*** Document excerpt Section Begins ***
2011/3/30 Simon Marlow <marlowsd@gmail.com>
On 04/01/2011 14:50, Simon Marlow wrote:
On 27/12/2010 17:51, Ross Paterson wrote:
On Mon, Dec 27, 2010 at 09:04:41AM -0800, Mark Lentczner wrote:

On Dec 25, 2010, at 7:34 AM, Wolfgang Jeltsch wrote:
The documentation of hSetBinaryMode says:

This has the same effect as calling hSetEncoding with latin1,
together with hSetNewlineMode with noNewlineTranslation.

It seems that this sentence is wrong.

It seems wrong to me in intent. When a handle is in "binary" mode, it
shouldn't have any encoding. If things were different, I'd want to
propose that doing String I/O to such handles should fail, and that
you should only be able to use ByteString with them. But I suppose
that isn't viable...

That sounds like a very good idea. Even better, flag this error at
compile time by having a different type for unencoded handles.

Good plan. I'll make a proposal to add System.IO.binary. A different
type for binary handles is the right thing, but it's a larger
undertaking so I don't plan to attack it right now (someone else is
welcome to do so).


As per the above discussion, I formally propose to add the following to System.IO:

-- | An encoding in which Unicode code points are translated to bytes
-- by taking the code point modulo 256.  When decoding, bytes are
-- translated directly into the equivalent code point.
--
-- This encoding never fails in either direction.  However, encoding
-- discards informaiton, so encode followed by decode is not the
-- identity.
binary :: TextEncoding


Any objections?

In the 'bytestring' library, String handling based on this encoding is provided by the  Data.ByteString.Char8 module and its lazy cousin. Therefore, I'd suggest to name this non-standard (or is there a standard?) encoding

char8 :: TextEncoding

Apart from historical reasons, I also prefer this name as it conveys more information about its semantics.
*** Document excerpt Section Ends ***
*** Records provided Section Begins ***
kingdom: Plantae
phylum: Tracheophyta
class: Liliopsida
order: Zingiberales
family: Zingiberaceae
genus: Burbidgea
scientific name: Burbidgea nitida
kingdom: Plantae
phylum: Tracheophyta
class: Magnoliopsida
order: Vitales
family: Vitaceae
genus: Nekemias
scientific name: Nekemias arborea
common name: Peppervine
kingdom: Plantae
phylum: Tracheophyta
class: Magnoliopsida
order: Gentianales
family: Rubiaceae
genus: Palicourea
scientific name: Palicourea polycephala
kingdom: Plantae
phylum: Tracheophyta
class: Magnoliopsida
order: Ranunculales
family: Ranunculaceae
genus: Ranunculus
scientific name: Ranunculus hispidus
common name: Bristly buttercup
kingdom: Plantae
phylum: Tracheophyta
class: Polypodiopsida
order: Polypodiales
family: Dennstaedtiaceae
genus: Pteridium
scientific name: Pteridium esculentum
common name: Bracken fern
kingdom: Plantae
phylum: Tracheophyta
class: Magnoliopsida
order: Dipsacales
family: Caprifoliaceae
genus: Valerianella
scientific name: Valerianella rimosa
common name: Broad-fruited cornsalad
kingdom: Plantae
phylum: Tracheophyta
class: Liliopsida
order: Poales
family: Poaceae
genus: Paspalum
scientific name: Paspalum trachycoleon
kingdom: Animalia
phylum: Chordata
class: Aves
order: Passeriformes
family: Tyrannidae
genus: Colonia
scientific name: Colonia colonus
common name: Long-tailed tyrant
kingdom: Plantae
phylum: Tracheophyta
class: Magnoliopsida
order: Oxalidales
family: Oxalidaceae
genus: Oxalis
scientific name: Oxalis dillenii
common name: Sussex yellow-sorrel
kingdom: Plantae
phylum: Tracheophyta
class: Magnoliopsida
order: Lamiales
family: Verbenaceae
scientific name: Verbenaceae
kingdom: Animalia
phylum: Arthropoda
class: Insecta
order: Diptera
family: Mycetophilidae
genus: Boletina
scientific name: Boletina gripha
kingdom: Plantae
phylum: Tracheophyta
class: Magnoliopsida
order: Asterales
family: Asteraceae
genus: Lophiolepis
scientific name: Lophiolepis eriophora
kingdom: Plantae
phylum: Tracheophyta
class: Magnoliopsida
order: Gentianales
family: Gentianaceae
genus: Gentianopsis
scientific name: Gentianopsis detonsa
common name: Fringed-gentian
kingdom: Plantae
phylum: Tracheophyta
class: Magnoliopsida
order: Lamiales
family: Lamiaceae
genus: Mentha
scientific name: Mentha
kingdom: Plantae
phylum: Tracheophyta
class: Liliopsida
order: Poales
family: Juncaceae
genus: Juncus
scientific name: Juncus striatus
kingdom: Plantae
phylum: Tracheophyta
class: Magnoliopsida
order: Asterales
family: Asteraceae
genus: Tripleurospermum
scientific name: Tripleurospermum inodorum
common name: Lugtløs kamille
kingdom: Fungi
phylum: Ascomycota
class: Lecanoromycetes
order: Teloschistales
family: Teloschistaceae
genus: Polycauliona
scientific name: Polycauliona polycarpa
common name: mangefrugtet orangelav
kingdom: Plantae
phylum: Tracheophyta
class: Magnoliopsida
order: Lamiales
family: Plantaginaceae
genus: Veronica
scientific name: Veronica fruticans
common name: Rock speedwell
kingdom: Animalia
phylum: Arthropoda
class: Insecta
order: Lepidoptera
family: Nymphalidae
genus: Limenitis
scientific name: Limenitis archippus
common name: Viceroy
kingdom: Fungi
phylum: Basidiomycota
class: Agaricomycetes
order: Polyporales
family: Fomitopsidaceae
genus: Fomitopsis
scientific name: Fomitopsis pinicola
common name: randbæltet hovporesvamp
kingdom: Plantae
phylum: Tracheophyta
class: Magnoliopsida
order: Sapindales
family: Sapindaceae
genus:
*** Records provided Section Ends ***
__Instructions for the task__:
Please mark each statement as yes or no according to whether it agrees with the email thread on binary encoding above, and quote the thread's deciding words exactly.
(a) The proposed encoding never fails in either direction.
(b) The proposer plans to introduce a separate type for binary handles right away.
(c) The last writer favors the name char8 partly because it tells more about what the encoding does.

__Written solution__:
(a) Yes: "This encoding never fails in either direction."
(b) No: "it's a larger undertaking so I don't plan to attack it right now"
(c) Yes: "I also prefer this name as it conveys more information about its semantics."